Forbes. April 19, 2014.
This week Shahein Nasiripour at The Huffington Post reported on the huge projected profit from the government run student loan program. The article mostly focuses on how wrong it is for the government to be profiting from lending money to college students and whether these projected profits could be used to lower the interest rates charged to students. A better view of the situation, however, is offered by Jordan Weissmann over at Slate, who points out that most of the projected profits over the next decade will come from loans to graduate students. Realizing that it is doctors, lawyers, and MBAs who will be producing these profits puts things in a rather different light. However, the relevant point is that all these issues are raised only because the government got involved in what should be a private sector business.
According to the latest projections from the CBO, the federal government will earn about $127 billion over the next ten years from its recently acquired role as the direct provider of most student loans. The breakdown of these profits (CBO makes you do the math from tables that are here) is roughly three-quarters from loans to graduate students, one-quarter from loans to parents, and a slight loss in loans to undergraduate students. The reason for the difference is that undergraduate students meeting federal limits on family income and assets qualify for subsidized student loans. This means that even after making some unsubsidized undergraduate student loans, the federal government is close to breakeven across all undergraduate loans made.
These latest numbers show exactly how tenuous the case is for the government to be involved in the student loan business. The basic argument in favor of government involvement is that the private sector will not loan money to students because their future earnings and, therefore, their ability to pay are too speculative. This first led to the government providing guarantees to private lenders and then to the government under President Obama eliminating the middleman and making the loans itself.
However, the CBO numbers seem to offer some evidence that the private sector might be more interested in this market than big government types think. After all, the need to take high risk loans and bundle them together to reduce the overall risk in a credit pool is exactly what modern financial institutions are designed to do. Potential profits of $12-13 billion per year are enough to get a lot of people interested in a business opportunity. Yes, individual student loans may be risky, but thousands of them should be much safer.
I can already hear the howls about how well the idea of bundling risky loans together worked in the mortgage market, so before everybody screams too much about that, note that this is rather different. Home prices fell which led many people to voluntarily stop repayment. If student loans keep their status as protected from bankruptcy so that borrowers have to repay them (or try to) no matter what, there is less risk than with mortgages. Also, it seems highly unlikely that the entire pool of student loan borrowers will lose their jobs at the same time.
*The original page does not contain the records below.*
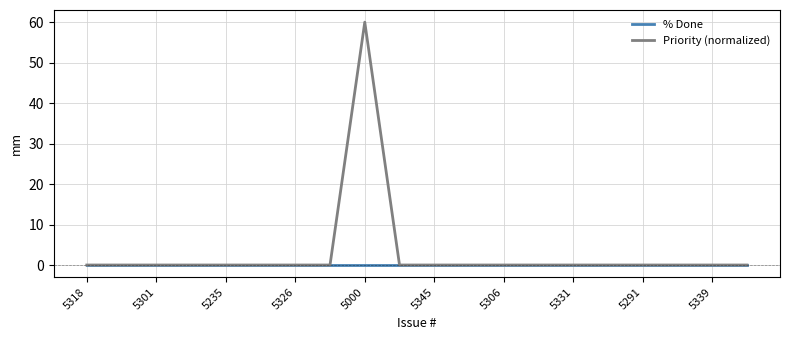

At how many categories does at least one series exceed 37?

1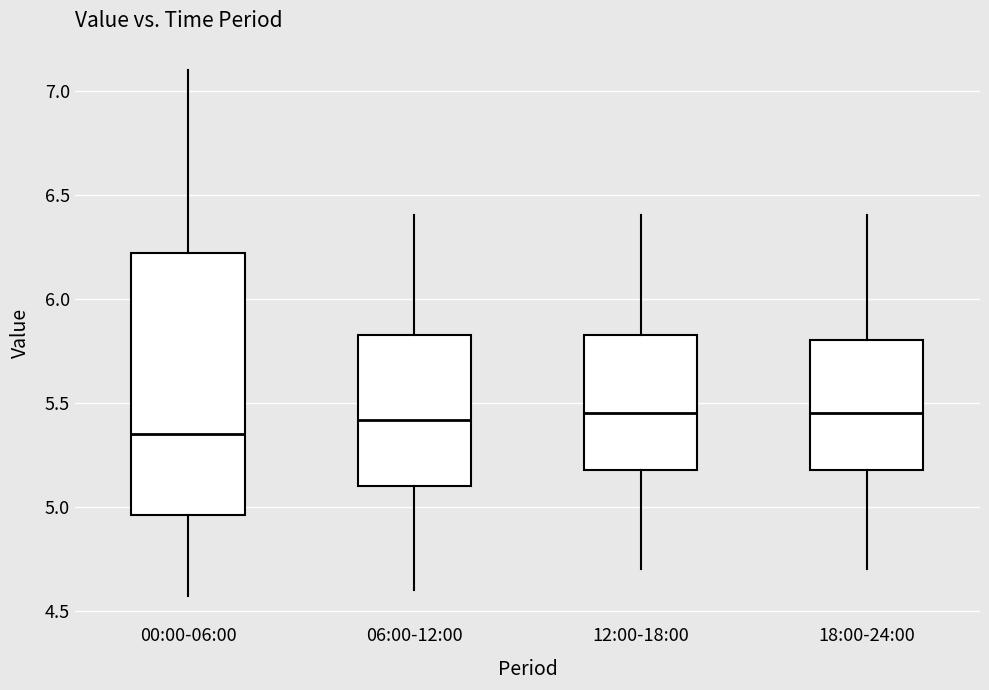

Reading left to right, read every box against the y-axis: the position of its median line, the range the box covers, and the ends of its whiskers. The values are not printed on the chart, so give them approximately, as read against the axis.

00:00-06:00: median 5.35, box 4.95 to 6.20, whiskers 4.55 to 7.10
06:00-12:00: median 5.40, box 5.10 to 5.85, whiskers 4.60 to 6.40
12:00-18:00: median 5.45, box 5.20 to 5.85, whiskers 4.70 to 6.40
18:00-24:00: median 5.45, box 5.20 to 5.80, whiskers 4.70 to 6.40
Further, many of the mortgage backed securities bundled risky mortgages with other risky mortgages. Financial institutions may have learned enough to bundle riskier student loan debt with safer student loan debt (like loans to medical students and parents). Certainly, they will do this if the market, meaning the people who are going to buy these bundles, demands it. For example, there are plenty of credit card companies able to raise funds to loan to risky cardholders.
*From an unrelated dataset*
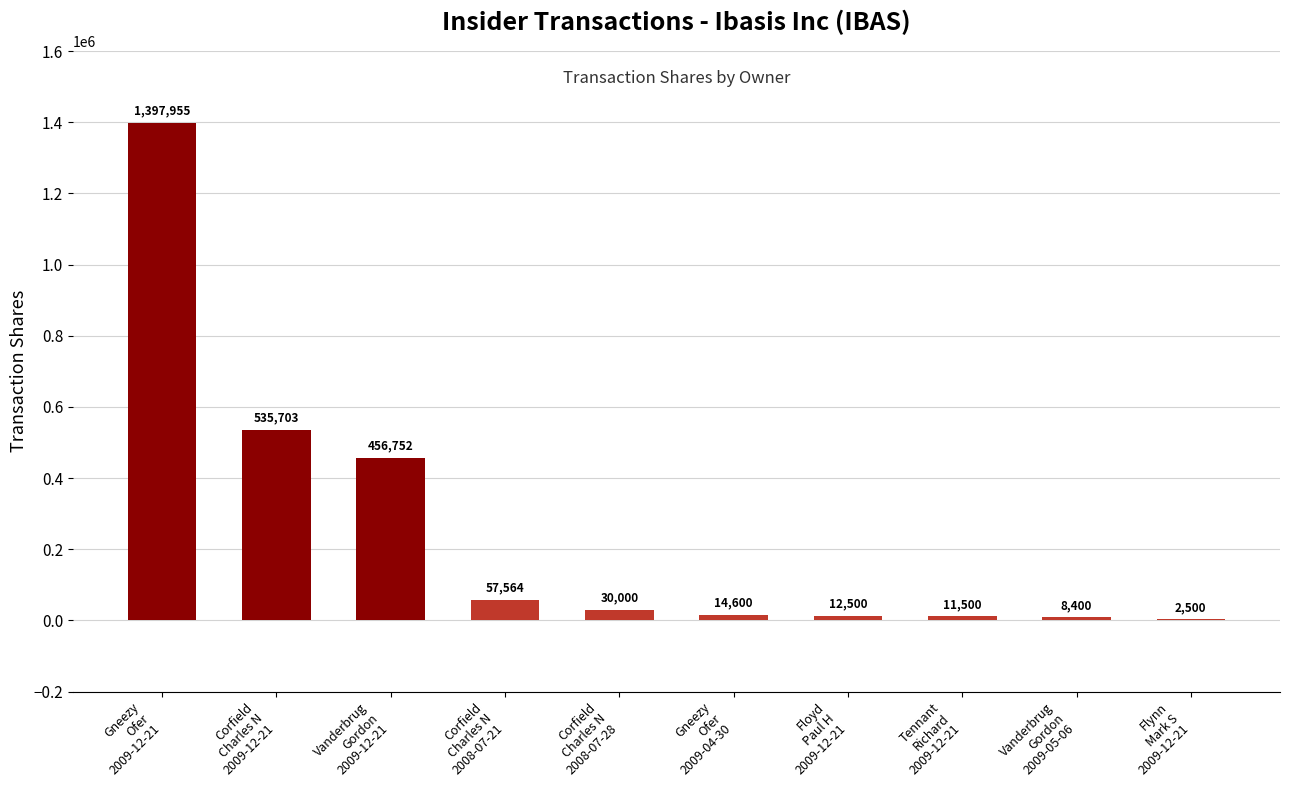

What is the greatest value displayed?

1397955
Besides, who cares if these loans or bundles of these loans would be risky or if lenders might lose money? Investors and lenders lose money on risky investments all the time. They do this on the assumption that on average they will make money. That is how both the stock market and the credit markets work. The question is not whether some people will lose money some of the time. The question is will people be willing to enter this market and loan money to students.
Graduate students and parents certainly to be potential borrowers for whom the lenders can easily assess credit worthiness. Undergraduate borrowers would be more difficult, as their credit histories are short to non-existent, but I suspect lenders could build reasonable credit models based on school, major, and a few other characteristics.
Would some people be turned down for student loans under a private system? Yes, some surely would be. Is this a bad thing? Probably not. After all, the current system allows the government to lend money to people with no examination of the probability they will be able to pay the money back. Funnily enough, the federal government now requires mortgage lenders to ensure that borrowers have the ability to repay their mortgage loans, yet it does not impose a similar requirement on itself in the student loan market.
Are student loans different in a sense that we should allow borrowers to place themselves under debt burdens they cannot carry? I don’t think so. If some students cannot borrow money for college because they will likely be unable to repay their debts, the student is probably better off without the loan. If such a system means some students are encouraged to study a subject expected to produce earnings upon graduation rather than a subject which is not, society will not only survive but likely benefit.
An argument can be made for government to provide a good or service when society demands it but the economics are such that the free market cannot provide it. Usually, these cases are where no profit can be earned from the activity. If the government can earn a profit from student loans, so could the private sector.
Rather than calling for the government to lower interest rates to eliminate the profit, we should be calling on the government to get out of the student loan business and let investors earn the profits. The federal government running a for-profit business in order to subsidize other activities simply makes no sense.